**** PROVIDED MATERIAL

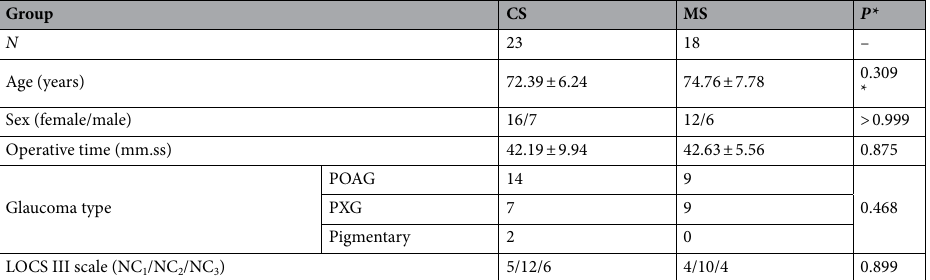
Table 1. Patient demographics. Data are presented as n or mean ± standard deviation; CS corneal suture, MS muscle suture, POAG primary open-angle glaucoma, PXG pseudoexfoliation glaucoma, PG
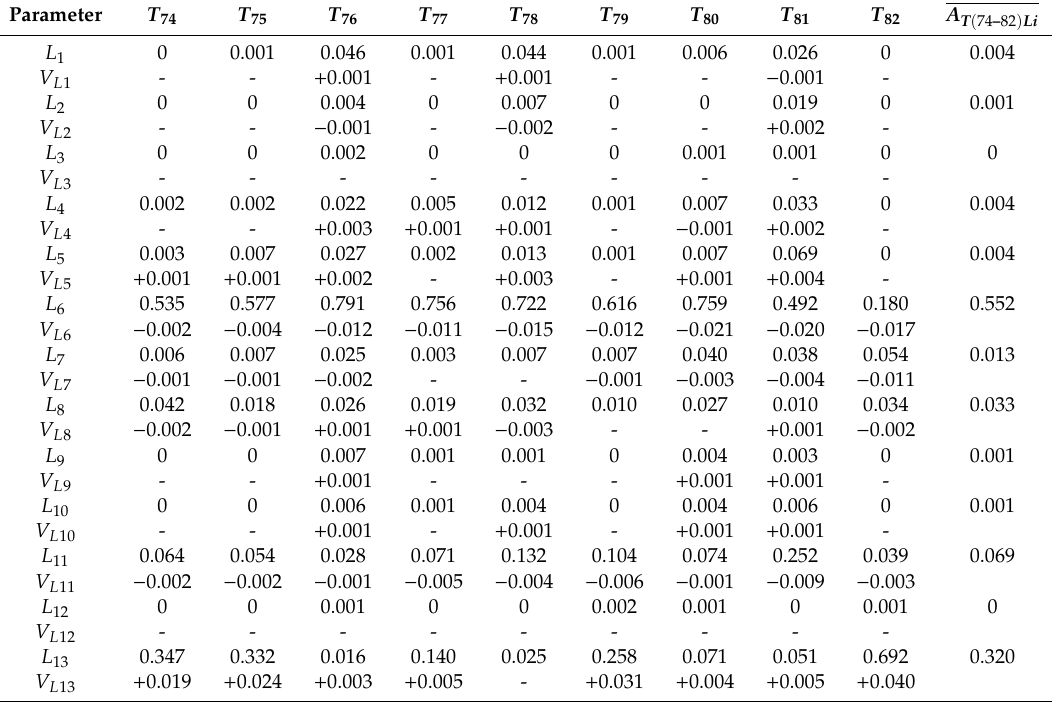
Table A16. Activity per land category in Russia, Far Eastern Federal District. Mean values for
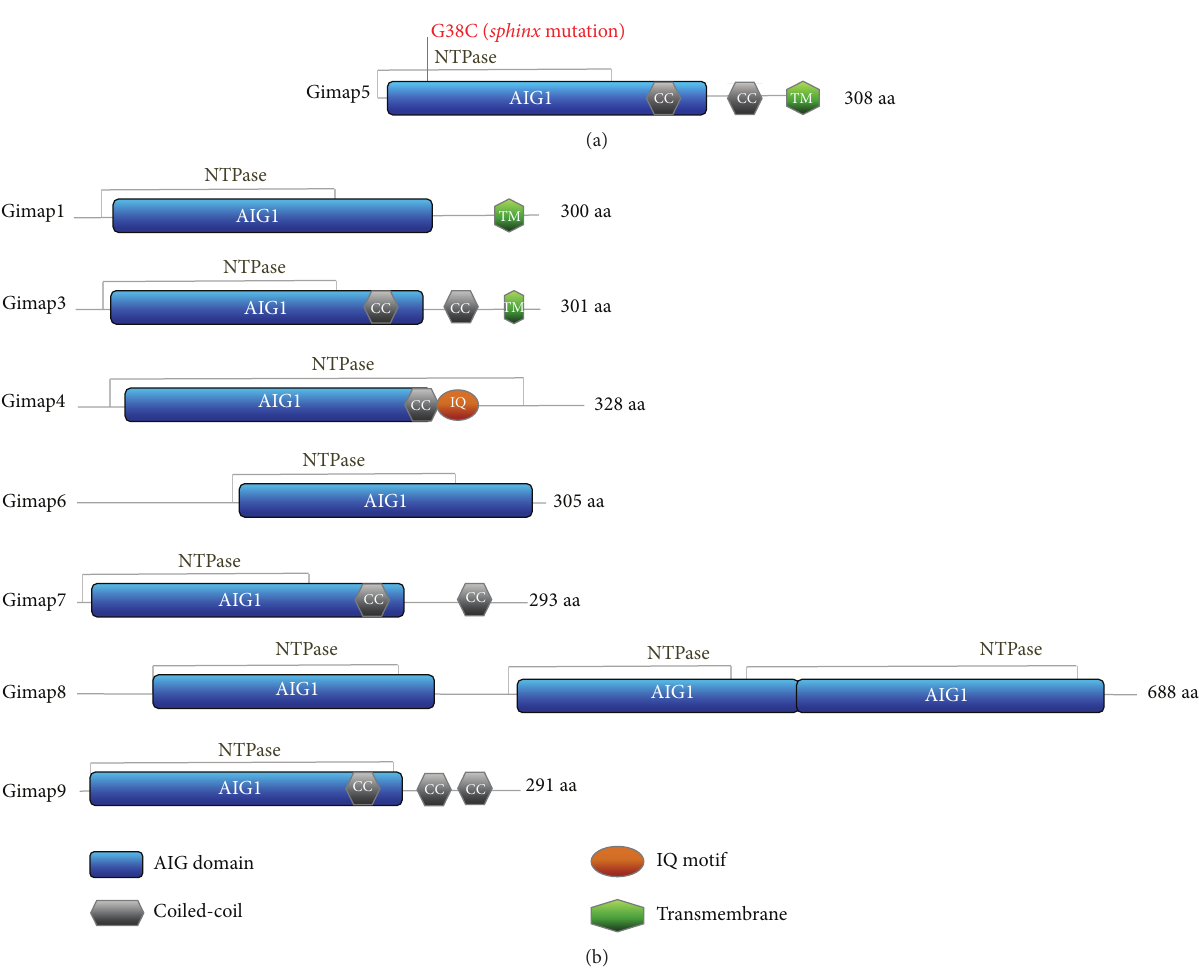
Figure 1: Predicted structural domains within mouse Gimap5. (a) Mouse Gimap5 is a 308-amino acid protein that contains an AIG1 domain (residues 24–227), a P-loop NTPase domain (residues 1–168), two coiled-coil domains (residues 187–221 and 239–265), and a transmembrane domain (residues 284–304). The G → C missense mutation in sphinx mice at residue 38 is indicated. (b) Schematic overview of the domain features present in the different Gimap family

********

_TASK INSTRUCTIONS_
Produce a verbatim copy of the listing, leaving out all pictures.

_SOLUTION TO THIS EXERCISE_
Table 1. Patient demographics. Data are presented as n or mean ± standard deviation; CS corneal suture, MS muscle suture, POAG primary open-angle glaucoma, PXG pseudoexfoliation glaucoma, PG
Table A16. Activity per land category in Russia, Far Eastern Federal District. Mean values for
Figure 1: Predicted structural domains within mouse Gimap5. (a) Mouse Gimap5 is a 308-amino acid protein that contains an AIG1 domain (residues 24–227), a P-loop NTPase domain (residues 1–168), two coiled-coil domains (residues 187–221 and 239–265), and a transmembrane domain (residues 284–304). The G → C missense mutation in sphinx mice at residue 38 is indicated. (b) Schematic overview of the domain features present in the different Gimap family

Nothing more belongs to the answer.